* _How to complete this task_: As the answer, give every line of the records that includes the word "Изюминка".

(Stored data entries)
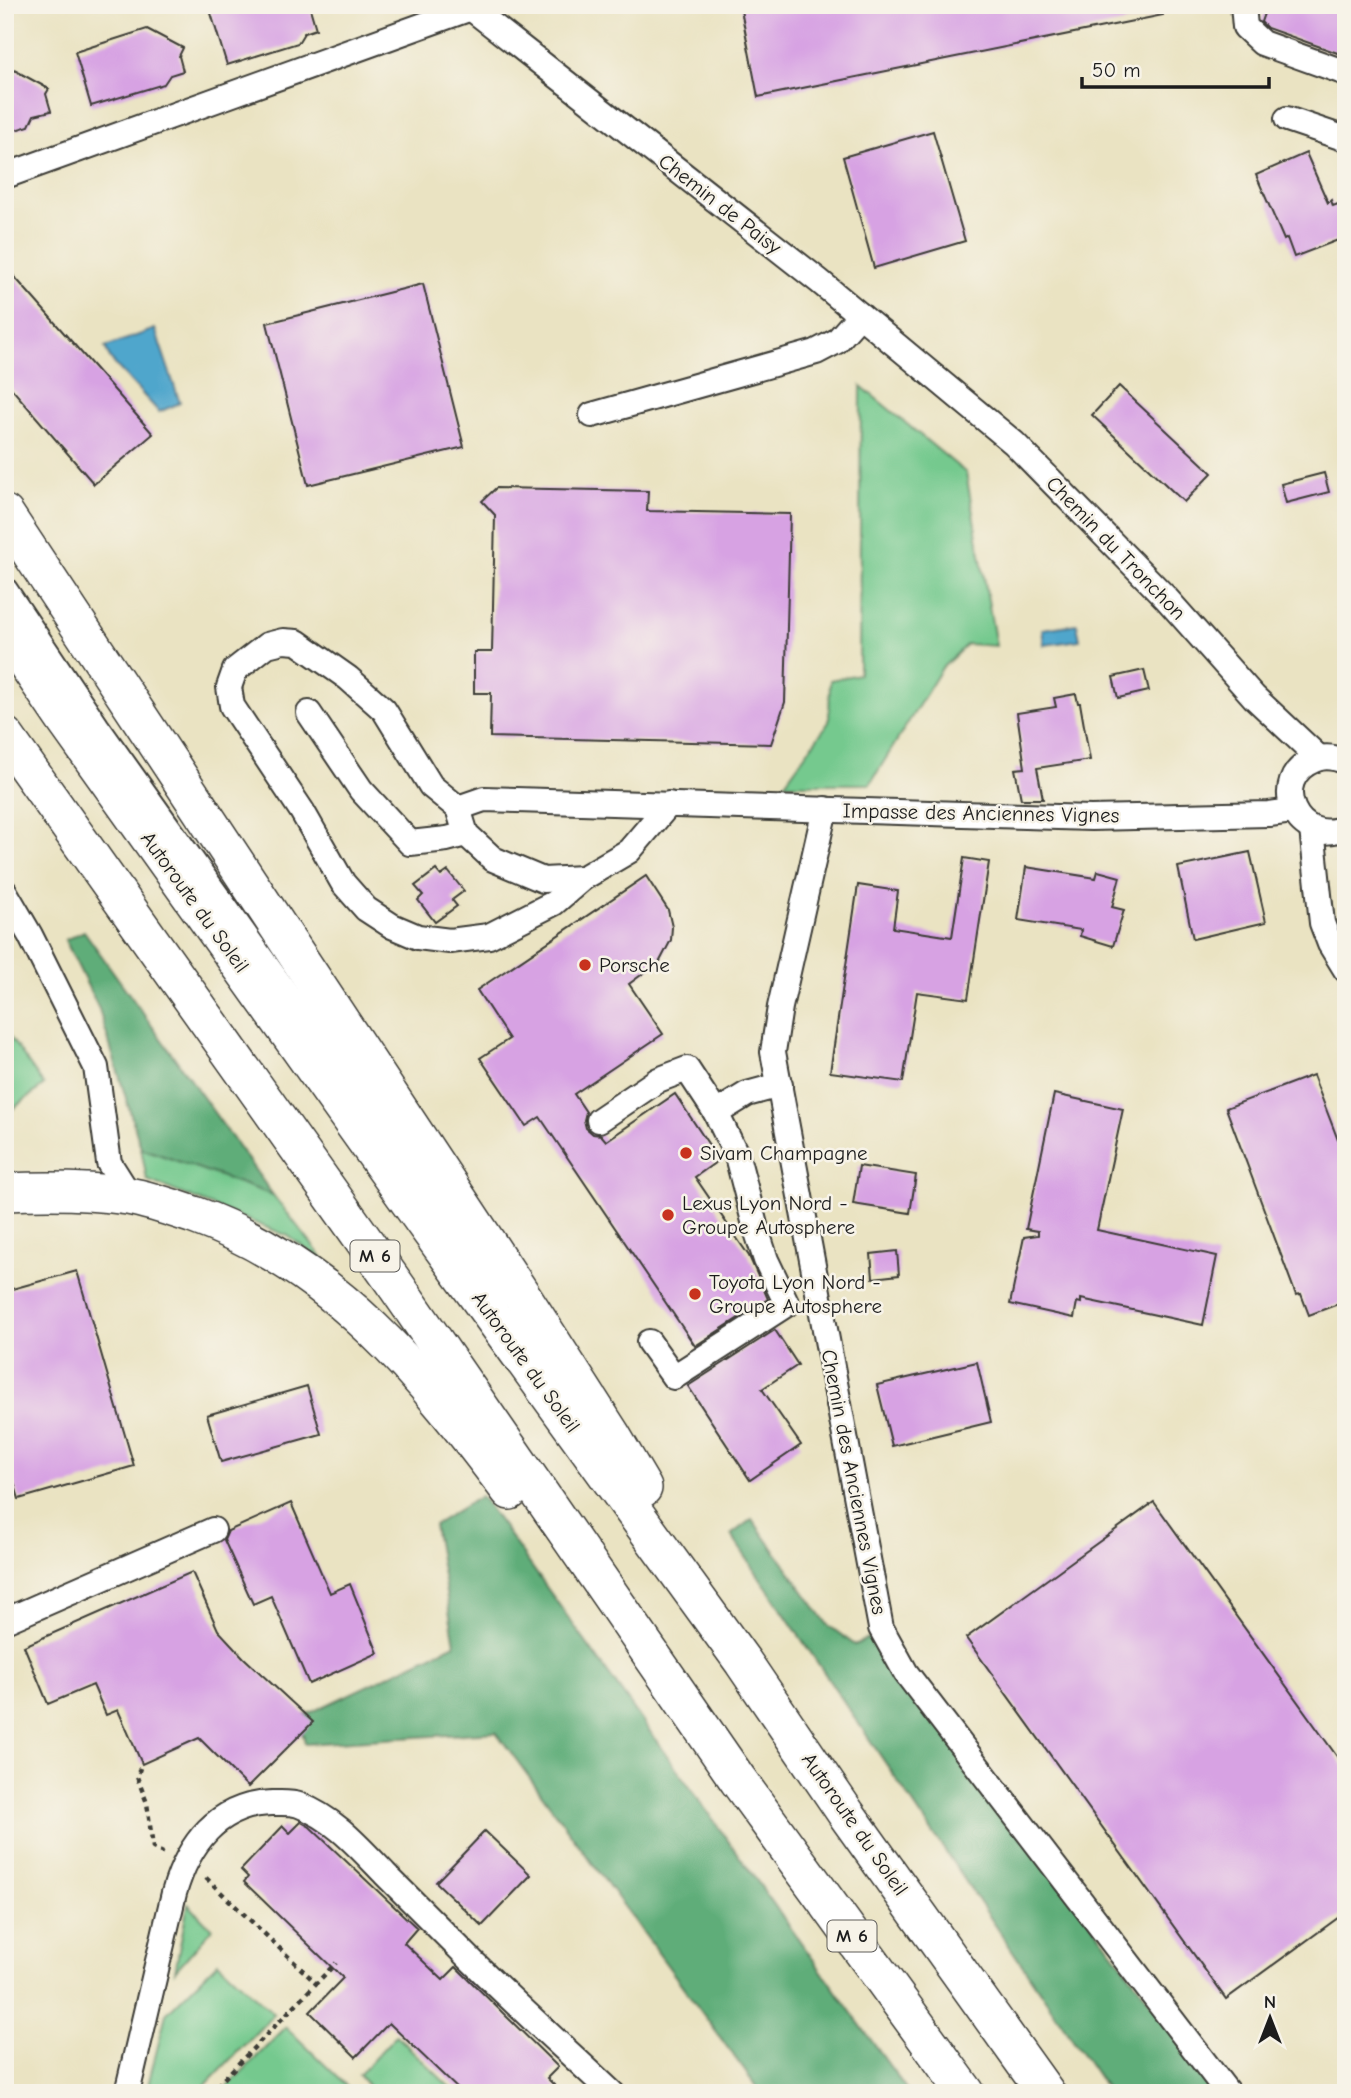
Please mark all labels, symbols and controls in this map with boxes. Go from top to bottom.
scale bar [1082,46,1269,90]
text: 50 m [1092,58,1141,82]
street label: Chemin de Paisy [654,149,786,260]
street label: Chemin du Tronchon [1041,471,1191,625]
street label: Impasse des Anciennes Vignes [842,799,1120,827]
street label: Autoroute du Soleil [136,827,254,977]
place label: Porsche [599,953,670,977]
marker: Porsche [577,957,593,973]
place label: Sivam Champagne [700,1141,868,1165]
marker: Sivam Champagne [678,1145,694,1161]
place label: Lexus Lyon Nord - Groupe Autosphere [682,1191,855,1239]
marker: Lexus Lyon Nord - Groupe Autosphere [660,1207,676,1223]
road number: M 6 [350,1240,400,1272]
place label: Toyota Lyon Nord - Groupe Autosphere [709,1270,882,1318]
marker: Toyota Lyon Nord - Groupe Autosphere [687,1286,703,1302]
street label: Autoroute du Soleil [467,1287,585,1437]
street label: Chemin des Anciennes Vignes [817,1347,891,1617]
street label: Autoroute du Soleil [797,1748,913,1900]
road number: M 6 [828,1920,876,1952]
north arrow [1236,1982,1306,2052]
text: N [1264,1991,1276,2013]

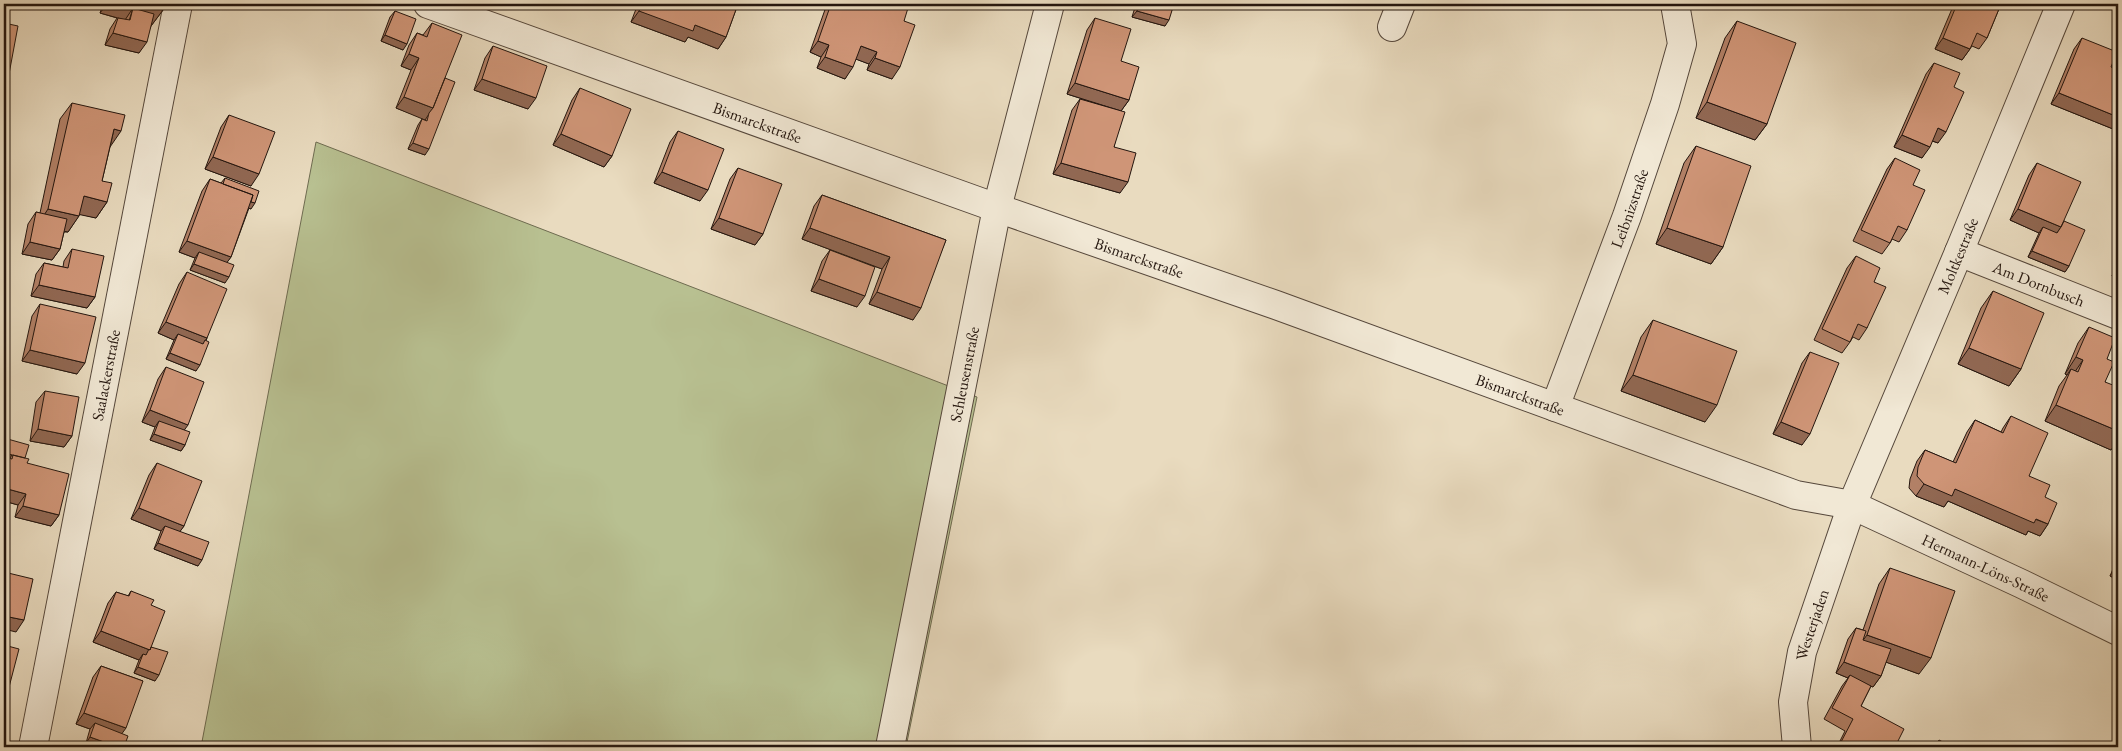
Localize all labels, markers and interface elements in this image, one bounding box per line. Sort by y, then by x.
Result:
street label: Bismarckstraße [710,97,805,148]
street label: Leibnizstraße [1606,166,1653,251]
street label: Moltkestraße [1933,215,1983,297]
street label: Bismarckstraße [1092,233,1186,283]
street label: Am Dornbusch [1989,256,2088,312]
street label: Schleusenstraße [945,325,984,424]
street label: Saalackerstraße [87,328,125,422]
street label: Bismarckstraße [1473,369,1567,421]
street label: Hermann-Löns-Straße [1918,529,2053,607]
street label: Westerjaden [1791,586,1834,662]

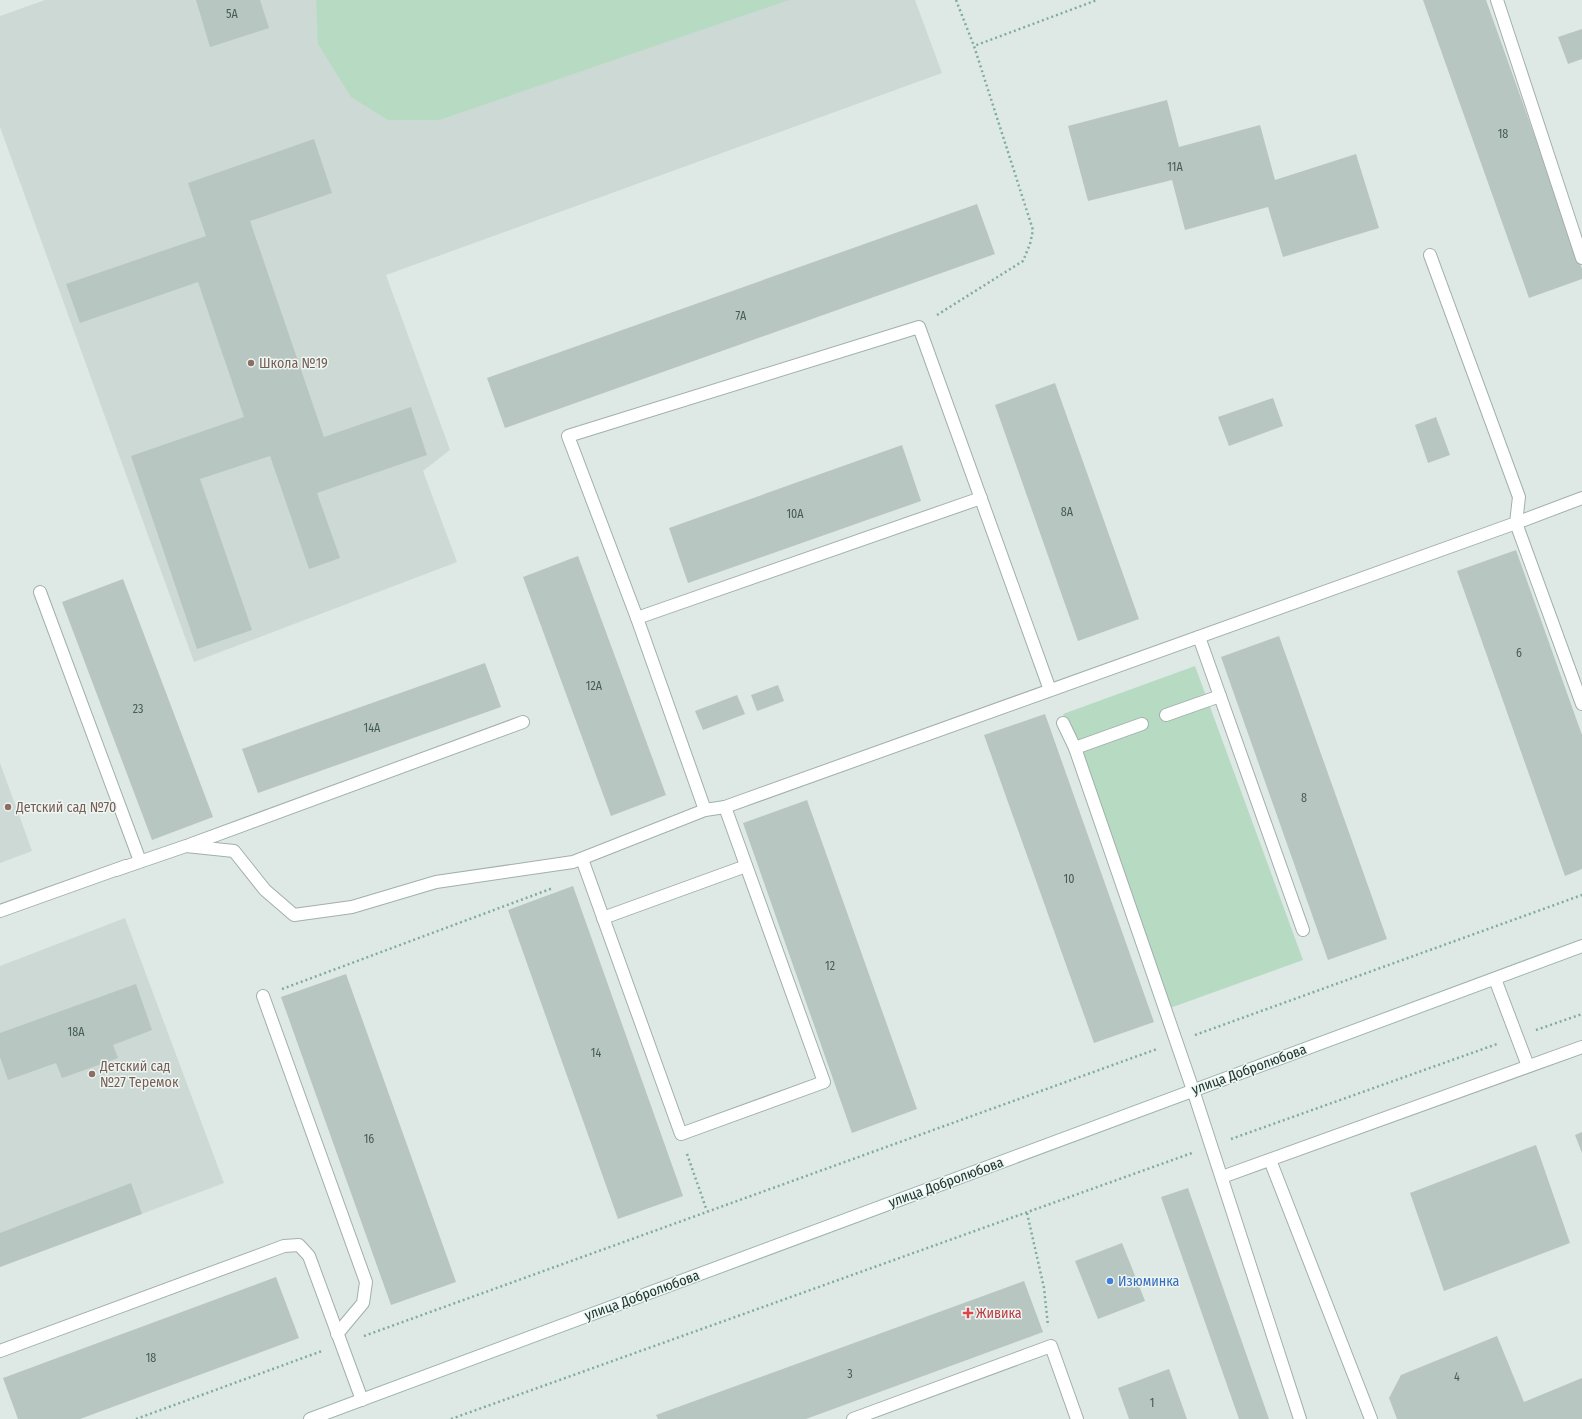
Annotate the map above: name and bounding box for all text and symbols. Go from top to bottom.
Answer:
house number: 5А [226,7,239,21]
house number: 18 [1498,127,1508,141]
house number: 11А [1167,160,1183,174]
house number: 7А [736,309,747,323]
place label: Школа №19 [259,355,328,372]
marker: Школа №19 [246,358,256,368]
house number: 8А [1061,505,1074,519]
house number: 10А [786,507,804,521]
house number: 6 [1516,646,1522,660]
house number: 12А [586,679,603,693]
house number: 23 [133,702,143,716]
house number: 14А [364,721,381,735]
house number: 8 [1301,791,1307,805]
place label: Детский сад №70 [15,799,116,816]
marker: Детский сад №70 [3,802,13,812]
house number: 10 [1064,872,1074,886]
house number: 12 [825,959,835,973]
house number: 18А [68,1025,85,1039]
street label: улица Добролюбова [1189,1041,1309,1098]
house number: 14 [591,1046,601,1060]
place label: Детский сад №27 Теремок [99,1058,179,1091]
marker: Детский сад №27 Теремок [87,1069,97,1079]
house number: 16 [364,1132,374,1146]
street label: улица Добролюбова [886,1154,1006,1211]
street label: улица Добролюбова [582,1267,702,1324]
place label: Изюминка [1118,1273,1179,1290]
marker: Изюминка [1105,1276,1115,1286]
place label: Живика [976,1305,1022,1322]
marker: Живика [963,1308,973,1318]
house number: 18 [146,1351,156,1365]
house number: 3 [847,1367,853,1381]
house number: 4 [1454,1370,1460,1384]
house number: 1 [1150,1396,1154,1410]

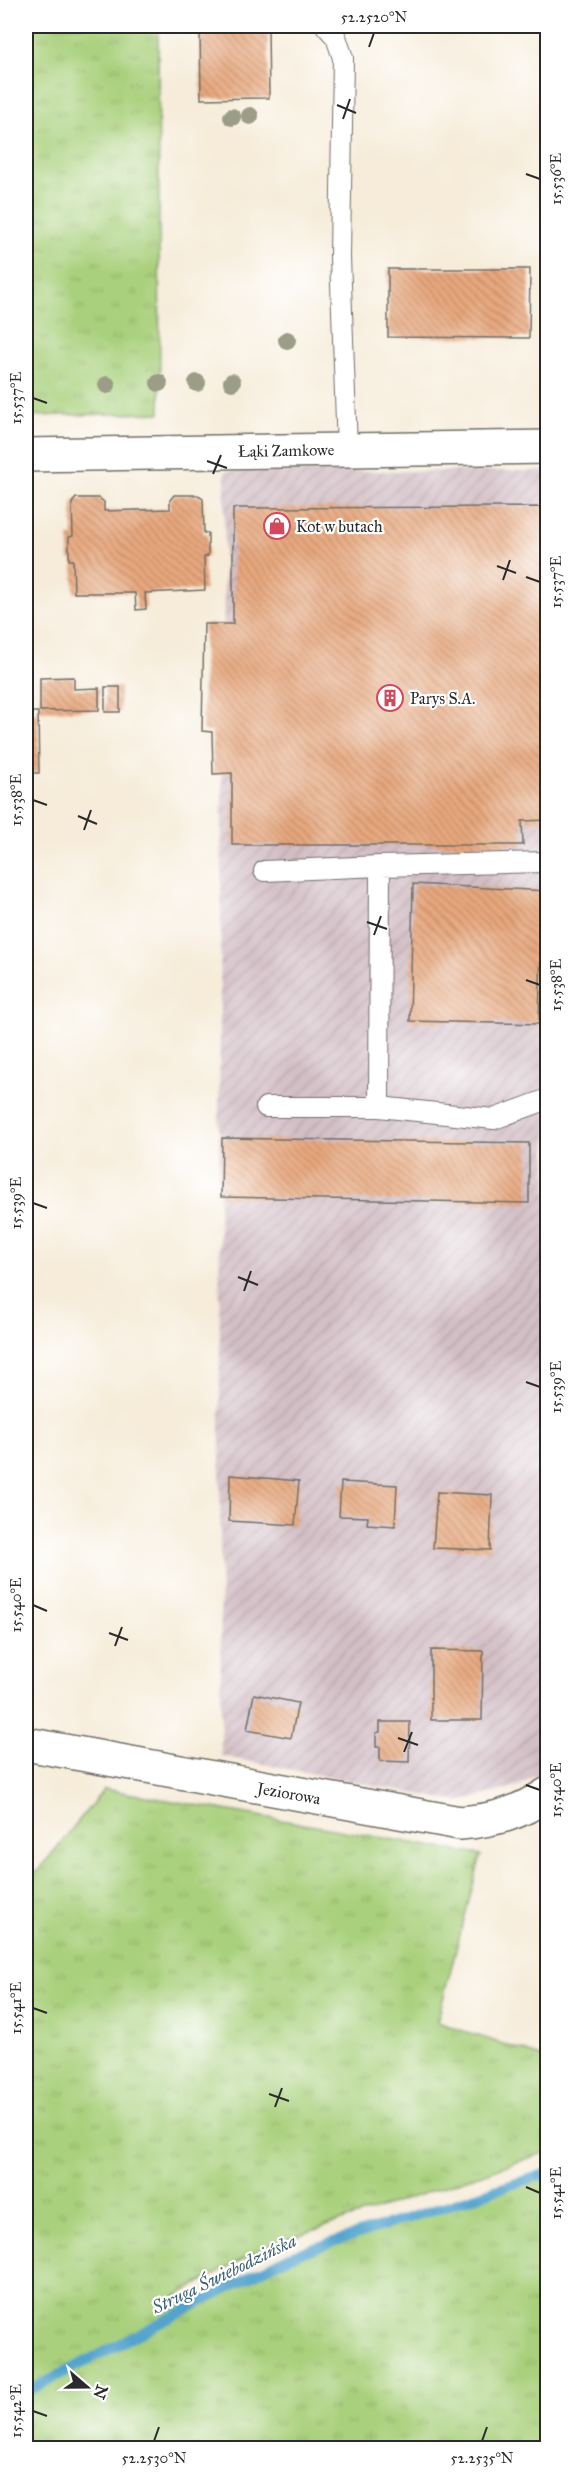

* _Your solution_:
place label: Изюминка [1118,1273,1179,1290]
marker: Изюминка [1105,1276,1115,1286]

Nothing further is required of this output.